Provided information
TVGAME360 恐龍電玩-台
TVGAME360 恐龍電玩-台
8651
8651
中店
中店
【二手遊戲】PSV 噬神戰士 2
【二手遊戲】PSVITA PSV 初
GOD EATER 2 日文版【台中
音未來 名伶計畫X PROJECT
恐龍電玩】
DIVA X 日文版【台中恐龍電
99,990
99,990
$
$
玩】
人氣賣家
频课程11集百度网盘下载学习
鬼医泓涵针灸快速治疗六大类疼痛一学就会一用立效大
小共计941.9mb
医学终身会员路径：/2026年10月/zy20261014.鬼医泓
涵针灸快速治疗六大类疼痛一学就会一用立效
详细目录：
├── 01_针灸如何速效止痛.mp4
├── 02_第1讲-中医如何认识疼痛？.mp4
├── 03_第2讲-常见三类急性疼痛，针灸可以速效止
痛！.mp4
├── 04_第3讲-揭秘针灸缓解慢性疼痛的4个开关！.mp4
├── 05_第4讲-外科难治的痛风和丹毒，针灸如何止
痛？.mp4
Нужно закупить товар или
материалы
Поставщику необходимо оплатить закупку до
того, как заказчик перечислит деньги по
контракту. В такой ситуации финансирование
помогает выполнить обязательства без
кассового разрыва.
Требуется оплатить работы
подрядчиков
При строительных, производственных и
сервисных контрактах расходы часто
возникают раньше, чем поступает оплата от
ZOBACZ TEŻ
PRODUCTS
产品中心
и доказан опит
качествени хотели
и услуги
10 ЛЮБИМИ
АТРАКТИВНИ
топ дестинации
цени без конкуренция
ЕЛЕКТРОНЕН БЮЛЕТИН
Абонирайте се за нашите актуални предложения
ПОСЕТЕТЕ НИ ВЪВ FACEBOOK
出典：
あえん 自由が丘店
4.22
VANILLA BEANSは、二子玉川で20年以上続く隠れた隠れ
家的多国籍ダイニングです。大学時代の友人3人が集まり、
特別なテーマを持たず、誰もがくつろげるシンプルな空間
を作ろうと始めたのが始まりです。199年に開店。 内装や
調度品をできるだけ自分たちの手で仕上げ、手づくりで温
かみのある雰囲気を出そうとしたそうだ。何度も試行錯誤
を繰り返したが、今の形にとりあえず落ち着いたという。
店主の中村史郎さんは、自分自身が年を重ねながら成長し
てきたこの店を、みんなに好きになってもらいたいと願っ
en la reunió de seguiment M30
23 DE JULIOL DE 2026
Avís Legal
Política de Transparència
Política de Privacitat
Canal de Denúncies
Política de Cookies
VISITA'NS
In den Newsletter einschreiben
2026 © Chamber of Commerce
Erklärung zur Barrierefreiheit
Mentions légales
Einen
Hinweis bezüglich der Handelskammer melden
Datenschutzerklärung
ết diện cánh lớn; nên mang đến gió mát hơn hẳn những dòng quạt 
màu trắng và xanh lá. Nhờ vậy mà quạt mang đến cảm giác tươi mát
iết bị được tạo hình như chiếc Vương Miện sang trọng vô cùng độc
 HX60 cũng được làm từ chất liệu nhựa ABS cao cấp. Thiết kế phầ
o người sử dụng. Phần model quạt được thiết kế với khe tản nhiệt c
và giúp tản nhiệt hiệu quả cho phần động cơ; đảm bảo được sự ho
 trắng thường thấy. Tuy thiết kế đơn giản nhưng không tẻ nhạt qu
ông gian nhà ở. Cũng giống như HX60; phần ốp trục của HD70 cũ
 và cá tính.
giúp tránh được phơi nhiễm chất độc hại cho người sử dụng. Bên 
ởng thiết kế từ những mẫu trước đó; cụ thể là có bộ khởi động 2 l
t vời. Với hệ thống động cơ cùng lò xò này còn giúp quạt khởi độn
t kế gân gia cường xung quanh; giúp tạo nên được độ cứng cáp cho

Task to complete
Taking the lines above, repeat exactly those from the line that contains "ПОСЕТЕТЕ НИ ВЪВ FACEBOOK" through the line that contains "và cá tính.", and both of those lines as well. Include nothing else.

Answer box
ПОСЕТЕТЕ НИ ВЪВ FACEBOOK
出典：
あえん 自由が丘店
4.22
VANILLA BEANSは、二子玉川で20年以上続く隠れた隠れ
家的多国籍ダイニングです。大学時代の友人3人が集まり、
特別なテーマを持たず、誰もがくつろげるシンプルな空間
を作ろうと始めたのが始まりです。199年に開店。 内装や
調度品をできるだけ自分たちの手で仕上げ、手づくりで温
かみのある雰囲気を出そうとしたそうだ。何度も試行錯誤
を繰り返したが、今の形にとりあえず落ち着いたという。
店主の中村史郎さんは、自分自身が年を重ねながら成長し
てきたこの店を、みんなに好きになってもらいたいと願っ
en la reunió de seguiment M30
23 DE JULIOL DE 2026
Avís Legal
Política de Transparència
Política de Privacitat
Canal de Denúncies
Política de Cookies
VISITA'NS
In den Newsletter einschreiben
2026 © Chamber of Commerce
Erklärung zur Barrierefreiheit
Mentions légales
Einen
Hinweis bezüglich der Handelskammer melden
Datenschutzerklärung
ết diện cánh lớn; nên mang đến gió mát hơn hẳn những dòng quạt 
màu trắng và xanh lá. Nhờ vậy mà quạt mang đến cảm giác tươi mát
iết bị được tạo hình như chiếc Vương Miện sang trọng vô cùng độc
 HX60 cũng được làm từ chất liệu nhựa ABS cao cấp. Thiết kế phầ
o người sử dụng. Phần model quạt được thiết kế với khe tản nhiệt c
và giúp tản nhiệt hiệu quả cho phần động cơ; đảm bảo được sự ho
 trắng thường thấy. Tuy thiết kế đơn giản nhưng không tẻ nhạt qu
ông gian nhà ở. Cũng giống như HX60; phần ốp trục của HD70 cũ
 và cá tính.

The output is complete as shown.